**About this exercise**
Quote every entry word for word.

**Data for the task**

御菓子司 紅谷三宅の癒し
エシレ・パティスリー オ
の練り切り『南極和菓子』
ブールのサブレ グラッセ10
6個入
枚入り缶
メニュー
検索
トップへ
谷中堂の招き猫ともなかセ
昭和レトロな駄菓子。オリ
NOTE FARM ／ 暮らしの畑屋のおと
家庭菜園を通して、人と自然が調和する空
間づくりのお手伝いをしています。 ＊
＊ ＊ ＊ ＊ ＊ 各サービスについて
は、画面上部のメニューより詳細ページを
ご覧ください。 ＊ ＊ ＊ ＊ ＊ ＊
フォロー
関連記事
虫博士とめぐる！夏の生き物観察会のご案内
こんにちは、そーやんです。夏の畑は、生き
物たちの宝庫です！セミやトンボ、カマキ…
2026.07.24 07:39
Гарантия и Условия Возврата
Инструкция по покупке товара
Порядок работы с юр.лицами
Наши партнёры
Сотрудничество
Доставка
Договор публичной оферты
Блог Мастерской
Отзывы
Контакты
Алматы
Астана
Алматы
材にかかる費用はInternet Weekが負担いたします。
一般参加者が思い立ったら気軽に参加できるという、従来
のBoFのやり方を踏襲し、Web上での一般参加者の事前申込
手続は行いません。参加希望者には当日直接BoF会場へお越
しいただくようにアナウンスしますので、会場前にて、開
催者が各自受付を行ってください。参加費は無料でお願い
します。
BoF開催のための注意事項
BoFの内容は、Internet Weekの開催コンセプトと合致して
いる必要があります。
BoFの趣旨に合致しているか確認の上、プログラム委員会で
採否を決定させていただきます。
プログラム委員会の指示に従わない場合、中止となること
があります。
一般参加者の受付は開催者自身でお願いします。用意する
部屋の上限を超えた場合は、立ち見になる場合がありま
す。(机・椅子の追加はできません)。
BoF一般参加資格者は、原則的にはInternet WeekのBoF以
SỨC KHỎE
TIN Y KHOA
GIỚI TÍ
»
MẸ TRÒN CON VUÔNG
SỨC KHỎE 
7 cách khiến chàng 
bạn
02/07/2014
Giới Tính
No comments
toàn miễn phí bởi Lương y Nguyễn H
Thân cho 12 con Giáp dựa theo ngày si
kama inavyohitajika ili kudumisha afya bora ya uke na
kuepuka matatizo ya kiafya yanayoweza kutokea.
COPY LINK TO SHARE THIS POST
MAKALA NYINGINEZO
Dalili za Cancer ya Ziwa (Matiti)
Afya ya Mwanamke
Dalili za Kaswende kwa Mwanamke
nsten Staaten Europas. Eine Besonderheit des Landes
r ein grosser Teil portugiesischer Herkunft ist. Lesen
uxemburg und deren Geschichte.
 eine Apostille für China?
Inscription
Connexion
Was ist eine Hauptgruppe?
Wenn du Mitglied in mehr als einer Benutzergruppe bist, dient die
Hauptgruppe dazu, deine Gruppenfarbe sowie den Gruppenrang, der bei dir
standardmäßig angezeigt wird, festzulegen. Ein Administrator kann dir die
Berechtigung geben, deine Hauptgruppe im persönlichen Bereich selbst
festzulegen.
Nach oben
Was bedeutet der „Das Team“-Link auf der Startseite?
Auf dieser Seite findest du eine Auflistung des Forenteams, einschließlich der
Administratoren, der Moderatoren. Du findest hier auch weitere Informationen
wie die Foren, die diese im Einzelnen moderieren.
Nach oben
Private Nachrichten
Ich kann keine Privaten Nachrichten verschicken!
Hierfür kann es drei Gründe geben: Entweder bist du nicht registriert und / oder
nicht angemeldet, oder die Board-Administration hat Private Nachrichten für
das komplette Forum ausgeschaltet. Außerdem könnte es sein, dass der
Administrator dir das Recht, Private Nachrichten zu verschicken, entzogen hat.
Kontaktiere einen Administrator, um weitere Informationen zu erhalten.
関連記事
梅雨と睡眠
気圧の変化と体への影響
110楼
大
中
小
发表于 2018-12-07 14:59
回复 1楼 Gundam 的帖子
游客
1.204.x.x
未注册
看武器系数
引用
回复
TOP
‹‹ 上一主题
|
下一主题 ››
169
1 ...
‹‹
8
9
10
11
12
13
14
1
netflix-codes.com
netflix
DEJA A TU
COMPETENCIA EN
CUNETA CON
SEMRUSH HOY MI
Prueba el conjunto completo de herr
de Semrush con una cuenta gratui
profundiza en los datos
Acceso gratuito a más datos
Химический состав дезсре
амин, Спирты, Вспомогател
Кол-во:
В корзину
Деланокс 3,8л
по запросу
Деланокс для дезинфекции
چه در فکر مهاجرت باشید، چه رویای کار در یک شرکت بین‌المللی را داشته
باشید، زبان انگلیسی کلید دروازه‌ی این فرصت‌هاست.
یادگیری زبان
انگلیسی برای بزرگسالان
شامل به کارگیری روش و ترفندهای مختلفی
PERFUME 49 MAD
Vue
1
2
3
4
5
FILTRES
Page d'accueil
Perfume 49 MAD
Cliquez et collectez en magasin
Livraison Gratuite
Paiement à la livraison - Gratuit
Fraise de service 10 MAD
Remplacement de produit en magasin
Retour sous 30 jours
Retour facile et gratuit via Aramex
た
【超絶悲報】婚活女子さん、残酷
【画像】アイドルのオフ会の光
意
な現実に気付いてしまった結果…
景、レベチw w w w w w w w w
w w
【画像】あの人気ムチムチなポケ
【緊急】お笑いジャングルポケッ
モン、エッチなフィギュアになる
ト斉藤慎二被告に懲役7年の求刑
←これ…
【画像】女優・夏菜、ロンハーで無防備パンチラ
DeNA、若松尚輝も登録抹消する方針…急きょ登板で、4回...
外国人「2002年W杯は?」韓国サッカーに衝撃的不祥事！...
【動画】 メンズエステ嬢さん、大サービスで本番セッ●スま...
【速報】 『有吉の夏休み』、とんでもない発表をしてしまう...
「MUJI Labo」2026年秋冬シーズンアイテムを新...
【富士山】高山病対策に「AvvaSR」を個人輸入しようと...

**Worked solution**
御菓子司 紅谷三宅の癒し
エシレ・パティスリー オ
の練り切り『南極和菓子』
ブールのサブレ グラッセ10
6個入
枚入り缶
メニュー
検索
トップへ
谷中堂の招き猫ともなかセ
昭和レトロな駄菓子。オリ
NOTE FARM ／ 暮らしの畑屋のおと
家庭菜園を通して、人と自然が調和する空
間づくりのお手伝いをしています。 ＊
＊ ＊ ＊ ＊ ＊ 各サービスについて
は、画面上部のメニューより詳細ページを
ご覧ください。 ＊ ＊ ＊ ＊ ＊ ＊
フォロー
関連記事
虫博士とめぐる！夏の生き物観察会のご案内
こんにちは、そーやんです。夏の畑は、生き
物たちの宝庫です！セミやトンボ、カマキ…
2026.07.24 07:39
Гарантия и Условия Возврата
Инструкция по покупке товара
Порядок работы с юр.лицами
Наши партнёры
Сотрудничество
Доставка
Договор публичной оферты
Блог Мастерской
Отзывы
Контакты
Алматы
Астана
Алматы
材にかかる費用はInternet Weekが負担いたします。
一般参加者が思い立ったら気軽に参加できるという、従来
のBoFのやり方を踏襲し、Web上での一般参加者の事前申込
手続は行いません。参加希望者には当日直接BoF会場へお越
しいただくようにアナウンスしますので、会場前にて、開
催者が各自受付を行ってください。参加費は無料でお願い
します。
BoF開催のための注意事項
BoFの内容は、Internet Weekの開催コンセプトと合致して
いる必要があります。
BoFの趣旨に合致しているか確認の上、プログラム委員会で
採否を決定させていただきます。
プログラム委員会の指示に従わない場合、中止となること
があります。
一般参加者の受付は開催者自身でお願いします。用意する
部屋の上限を超えた場合は、立ち見になる場合がありま
す。(机・椅子の追加はできません)。
BoF一般参加資格者は、原則的にはInternet WeekのBoF以
SỨC KHỎE
TIN Y KHOA
GIỚI TÍ
»
MẸ TRÒN CON VUÔNG
SỨC KHỎE 
7 cách khiến chàng 
bạn
02/07/2014
Giới Tính
No comments
toàn miễn phí bởi Lương y Nguyễn H
Thân cho 12 con Giáp dựa theo ngày si
kama inavyohitajika ili kudumisha afya bora ya uke na
kuepuka matatizo ya kiafya yanayoweza kutokea.
COPY LINK TO SHARE THIS POST
MAKALA NYINGINEZO
Dalili za Cancer ya Ziwa (Matiti)
Afya ya Mwanamke
Dalili za Kaswende kwa Mwanamke
nsten Staaten Europas. Eine Besonderheit des Landes
r ein grosser Teil portugiesischer Herkunft ist. Lesen
uxemburg und deren Geschichte.
 eine Apostille für China?
Inscription
Connexion
Was ist eine Hauptgruppe?
Wenn du Mitglied in mehr als einer Benutzergruppe bist, dient die
Hauptgruppe dazu, deine Gruppenfarbe sowie den Gruppenrang, der bei dir
standardmäßig angezeigt wird, festzulegen. Ein Administrator kann dir die
Berechtigung geben, deine Hauptgruppe im persönlichen Bereich selbst
festzulegen.
Nach oben
Was bedeutet der „Das Team“-Link auf der Startseite?
Auf dieser Seite findest du eine Auflistung des Forenteams, einschließlich der
Administratoren, der Moderatoren. Du findest hier auch weitere Informationen
wie die Foren, die diese im Einzelnen moderieren.
Nach oben
Private Nachrichten
Ich kann keine Privaten Nachrichten verschicken!
Hierfür kann es drei Gründe geben: Entweder bist du nicht registriert und / oder
nicht angemeldet, oder die Board-Administration hat Private Nachrichten für
das komplette Forum ausgeschaltet. Außerdem könnte es sein, dass der
Administrator dir das Recht, Private Nachrichten zu verschicken, entzogen hat.
Kontaktiere einen Administrator, um weitere Informationen zu erhalten.
関連記事
梅雨と睡眠
気圧の変化と体への影響
110楼
大
中
小
发表于 2018-12-07 14:59
回复 1楼 Gundam 的帖子
游客
1.204.x.x
未注册
看武器系数
引用
回复
TOP
‹‹ 上一主题
|
下一主题 ››
169
1 ...
‹‹
8
9
10
11
12
13
14
1
netflix-codes.com
netflix
DEJA A TU
COMPETENCIA EN
CUNETA CON
SEMRUSH HOY MI
Prueba el conjunto completo de herr
de Semrush con una cuenta gratui
profundiza en los datos
Acceso gratuito a más datos
Химический состав дезсре
амин, Спирты, Вспомогател
Кол-во:
В корзину
Деланокс 3,8л
по запросу
Деланокс для дезинфекции
چه در فکر مهاجرت باشید، چه رویای کار در یک شرکت بین‌المللی را داشته
باشید، زبان انگلیسی کلید دروازه‌ی این فرصت‌هاست.
یادگیری زبان
انگلیسی برای بزرگسالان
شامل به کارگیری روش و ترفندهای مختلفی
PERFUME 49 MAD
Vue
1
2
3
4
5
FILTRES
Page d'accueil
Perfume 49 MAD
Cliquez et collectez en magasin
Livraison Gratuite
Paiement à la livraison - Gratuit
Fraise de service 10 MAD
Remplacement de produit en magasin
Retour sous 30 jours
Retour facile et gratuit via Aramex
た
【超絶悲報】婚活女子さん、残酷
【画像】アイドルのオフ会の光
意
な現実に気付いてしまった結果…
景、レベチw w w w w w w w w
w w
【画像】あの人気ムチムチなポケ
【緊急】お笑いジャングルポケッ
モン、エッチなフィギュアになる
ト斉藤慎二被告に懲役7年の求刑
←これ…
【画像】女優・夏菜、ロンハーで無防備パンチラ
DeNA、若松尚輝も登録抹消する方針…急きょ登板で、4回...
外国人「2002年W杯は?」韓国サッカーに衝撃的不祥事！...
【動画】 メンズエステ嬢さん、大サービスで本番セッ●スま...
【速報】 『有吉の夏休み』、とんでもない発表をしてしまう...
「MUJI Labo」2026年秋冬シーズンアイテムを新...
【富士山】高山病対策に「AvvaSR」を個人輸入しようと...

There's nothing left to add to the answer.